ORDEM DE TRABALHO A - Copie, por favor, o trecho do texto sobre o FMI desde "O FMI foi, durante" até "parecer um anacronismo.", inclusive.
ORDEM DE TRABALHO B -
Responda às perguntas seguintes com base no texto sobre o FMI.
(i) Há apenas alguns meses, a que parecia destinada a instituição?
(ii) De que lados era o FMI o bode expiatório?
(iii) Quem aceitava relutantemente o aconselhamento do FMI?

EXCERTO DO TEXTO -
• • • • •
Opinião
Um FMI bem-amado?
Que grande diferença que a crise teve para o Fundo Monetário Internacional (FMI)! Há apenas alguns meses, esta importante mas mal-amada instituição, uma referência dos acordos económicos globais do pós-guerra...
Que grande diferença que a crise teve para o Fundo Monetário Internacional (FMI)! Há apenas alguns meses, esta importante mas mal-amada instituição, uma referência dos acordos económicos globais do pós-guerra, parecia destinada à irrelevância.
O FMI foi, durante muito tempo, o bode expiatório à esquerda e à direita - primeiro devido à ênfase dado à rectidão orçamental e à ortodoxia económica e depois devido ao seu papel na ajuda financeira às nações endividadas. Os países em desenvolvimento aceitavam relutantemente o seu aconselhamento, ao passo que as nações desenvolvidas, que não precisavam de dinheiro, o ignoravam. Num mundo em que os fluxos de capital privado impedem o crescimento dos recursos à sua disposição, o FMI acabou por parecer um anacronismo.
• • • • •
DADOS APRESENTADOS -

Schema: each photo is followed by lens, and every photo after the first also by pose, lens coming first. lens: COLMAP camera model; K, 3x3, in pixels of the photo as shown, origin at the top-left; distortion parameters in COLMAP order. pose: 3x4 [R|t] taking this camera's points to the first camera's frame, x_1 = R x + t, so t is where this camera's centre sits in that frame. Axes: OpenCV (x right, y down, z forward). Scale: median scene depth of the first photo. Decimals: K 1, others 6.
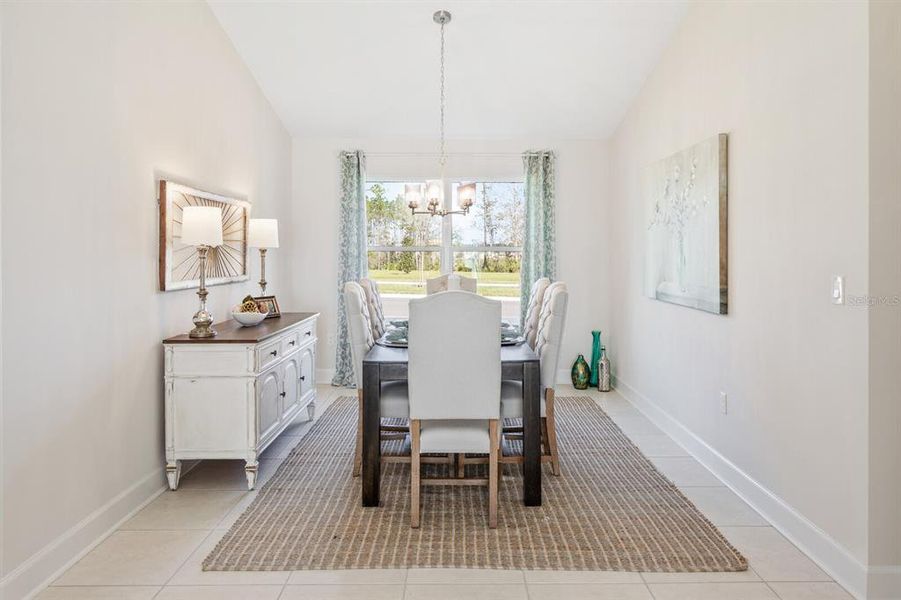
lens RADIAL K [[589.8, 0, 472.6], [0, 589.8, 260.5], [0, 0, 1]] dist [0.003379, 0.001823]
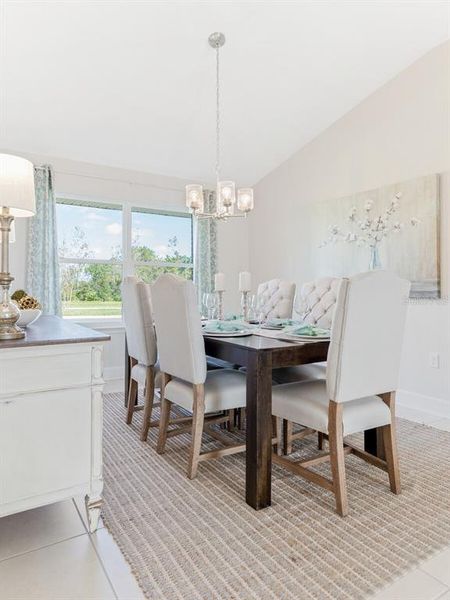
lens RADIAL K [[372.4, 0, 223.5], [0, 372.4, 288.7], [0, 0, 1]] dist [0.005318, 0.000403]
pose [[0.850551, 0.006032, 0.525858, -0.474140], [0.000880, 0.999916, -0.012893, 0.074280], [-0.525891, 0.011429, 0.850475, 0.476090]]
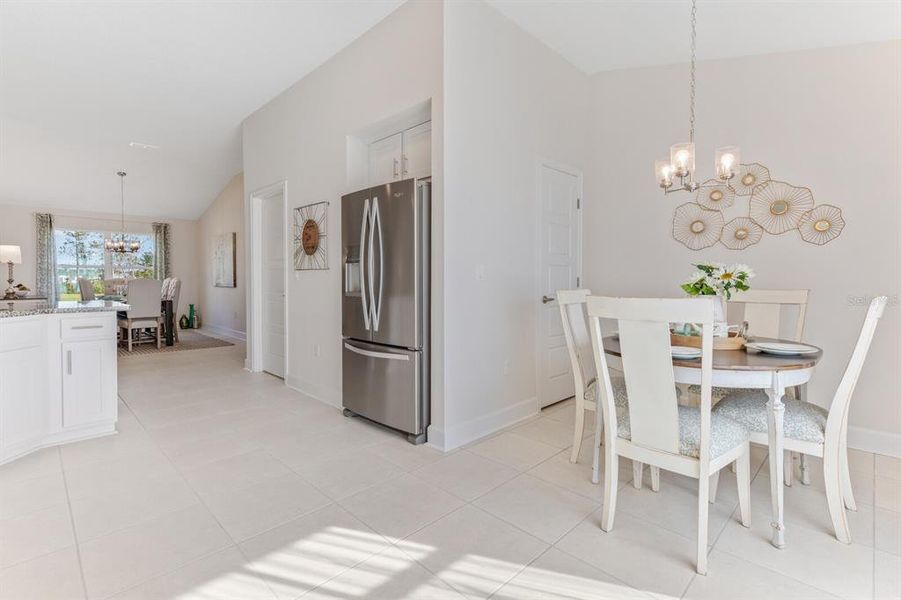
lens RADIAL K [[465.5, 0, 450.9], [0, 465.5, 293.5], [0, 0, 1]] dist [0.001011, 0.000625]
pose [[0.754134, -0.013938, 0.656572, -0.355482], [0.003331, 0.999843, 0.017399, 0.081248], [-0.656712, -0.010934, 0.754062, -1.672418]]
• • • • •
SOLUÇÃO DA TAREFA A -
O FMI foi, durante muito tempo, o bode expiatório à esquerda e à direita - primeiro devido à ênfase dado à rectidão orçamental e à ortodoxia económica e depois devido ao seu papel na ajuda financeira às nações endividadas. Os países em desenvolvimento aceitavam relutantemente o seu aconselhamento, ao passo que as nações desenvolvidas, que não precisavam de dinheiro, o ignoravam. Num mundo em que os fluxos de capital privado impedem o crescimento dos recursos à sua disposição, o FMI acabou por parecer um anacronismo.

SOLUÇÃO DA TAREFA B -
(i) À irrelevância.
(ii) À esquerda e à direita.
(iii) Os países em desenvolvimento.